Wednesday 3 July: Conference day one, 3:00pm – 3:30pm parallel session



Room 2 – 303-G14, Sem



Dr Katrina Strampel
Edith Cowan University, Australia

Professor Angela Hill
Edith Cowan University, Australia



Constructive higher education leadership supports effective change management as well as successful and sustained implementation (Scott, Coates, & Anderson, 2008). The purpose of academic leadership is to ‘promote the conditions that enable high quality teaching [by raising] the awareness of colleagues so that they work together to deliver visible improvements to the student experience’ (McInnis, Ramsden, & Maconachie, 2012, p. 9). The development and support of leaders of learning and teaching is thus critical to ensuring positive impact on student learning (Bosanquet, Cameron, Marshall, & Orrel, 2009). Sustaining whole-of institution momentum requires a multi-pronged approach to leadership and academic development.

This presentation shares a networked developmental leadership approach that facilitates a project planning strategy to support high quality teaching through academic development and implementation of policy requirements.  Led by the Pro-Vice-Chancellor Education, the Associate Deans Teaching and Learning (ADTLs) join with leaders in the professional services to engage in structured learning and sharing. This networked community plays a key role in devising, consulting, and implementing strategic change. To ensure consistent approaches to implement change across the university, the ADTLs engage with the Centre for Learning and Teaching (CLT) in a project planning process whereby Learning Designers, Academic Developers, Learning Consultants, and Learning Technology Officers support identified projects within Schools.

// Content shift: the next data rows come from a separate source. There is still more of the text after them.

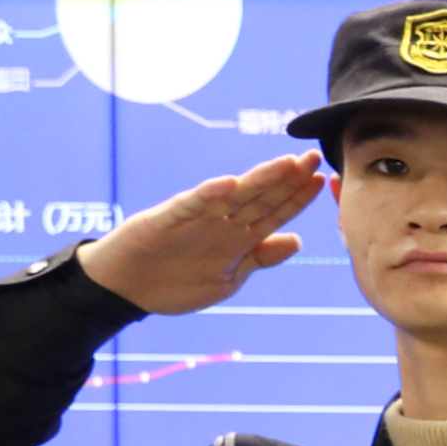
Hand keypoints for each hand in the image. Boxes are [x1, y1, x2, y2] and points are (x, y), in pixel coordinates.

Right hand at [80, 151, 322, 315]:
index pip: (274, 212)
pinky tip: (228, 184)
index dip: (298, 197)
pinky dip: (208, 195)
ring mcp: (195, 220)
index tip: (322, 179)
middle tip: (313, 157)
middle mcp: (221, 223)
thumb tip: (298, 240)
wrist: (124, 288)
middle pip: (260, 198)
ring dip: (259, 180)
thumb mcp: (229, 278)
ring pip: (233, 196)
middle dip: (287, 179)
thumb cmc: (176, 281)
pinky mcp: (166, 220)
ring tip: (285, 164)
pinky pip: (190, 206)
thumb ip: (261, 258)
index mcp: (238, 238)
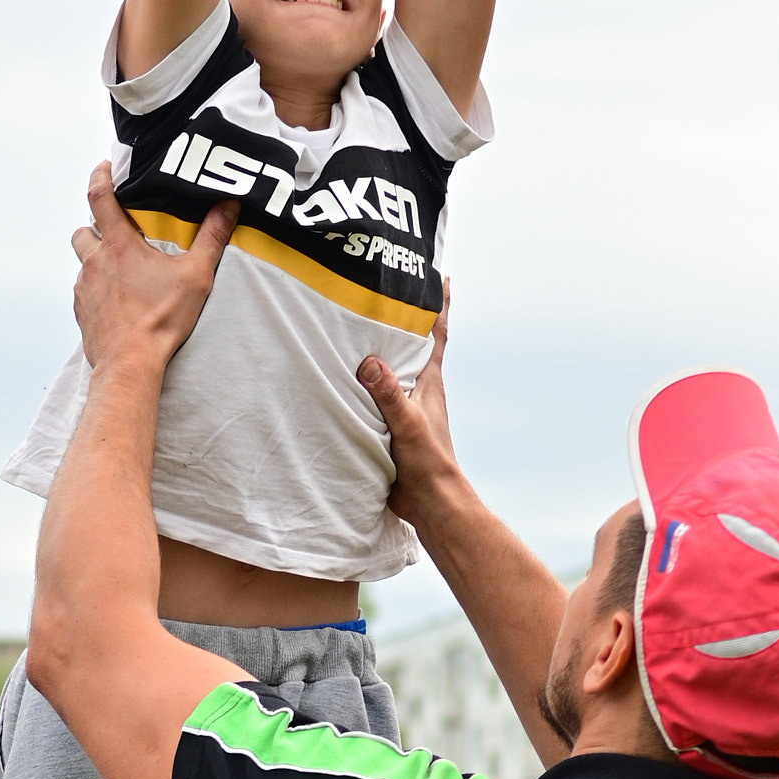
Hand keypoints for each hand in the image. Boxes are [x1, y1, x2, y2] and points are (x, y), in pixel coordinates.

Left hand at [72, 164, 236, 375]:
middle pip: (84, 230)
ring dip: (97, 260)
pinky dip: (97, 289)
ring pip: (83, 262)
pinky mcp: (82, 312)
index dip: (99, 177)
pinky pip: (84, 291)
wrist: (130, 363)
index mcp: (119, 246)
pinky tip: (117, 300)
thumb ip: (212, 238)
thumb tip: (228, 205)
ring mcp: (84, 288)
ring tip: (120, 270)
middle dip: (95, 225)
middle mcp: (95, 262)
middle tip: (115, 230)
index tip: (104, 168)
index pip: (99, 197)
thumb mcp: (195, 276)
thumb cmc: (160, 320)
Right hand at [357, 284, 458, 521]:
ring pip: (388, 370)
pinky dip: (359, 383)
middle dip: (399, 319)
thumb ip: (388, 395)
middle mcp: (417, 389)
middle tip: (380, 290)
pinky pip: (372, 396)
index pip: (435, 334)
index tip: (439, 276)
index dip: (438, 304)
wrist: (430, 503)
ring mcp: (402, 407)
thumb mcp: (408, 424)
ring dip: (376, 351)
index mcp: (428, 382)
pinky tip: (339, 378)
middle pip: (409, 346)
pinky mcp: (387, 426)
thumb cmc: (428, 463)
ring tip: (351, 325)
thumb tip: (369, 362)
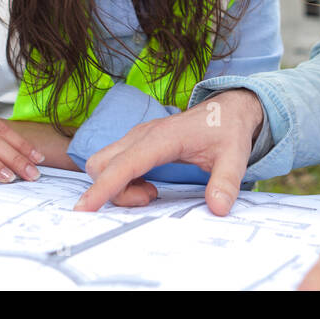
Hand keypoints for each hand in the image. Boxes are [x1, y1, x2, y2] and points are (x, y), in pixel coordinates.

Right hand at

The networked leadership approach and the project planning strategy have been evaluated at various stages of implementation through benchmarking activities and feedback from critical friends. Success of the initiatives is evidenced by a 13% difference between 2016 and 2018 in the teaching category of the Staff Engagement Survey: ‘I am given enough support to achieve my teaching goals’ (Staff Engagement Survey by the Voice Project). Furthermore, ADTLs, CLT staff, and professional services leaders report a more structured, cohesive, and consistent approach to supporting academic staff to implement change.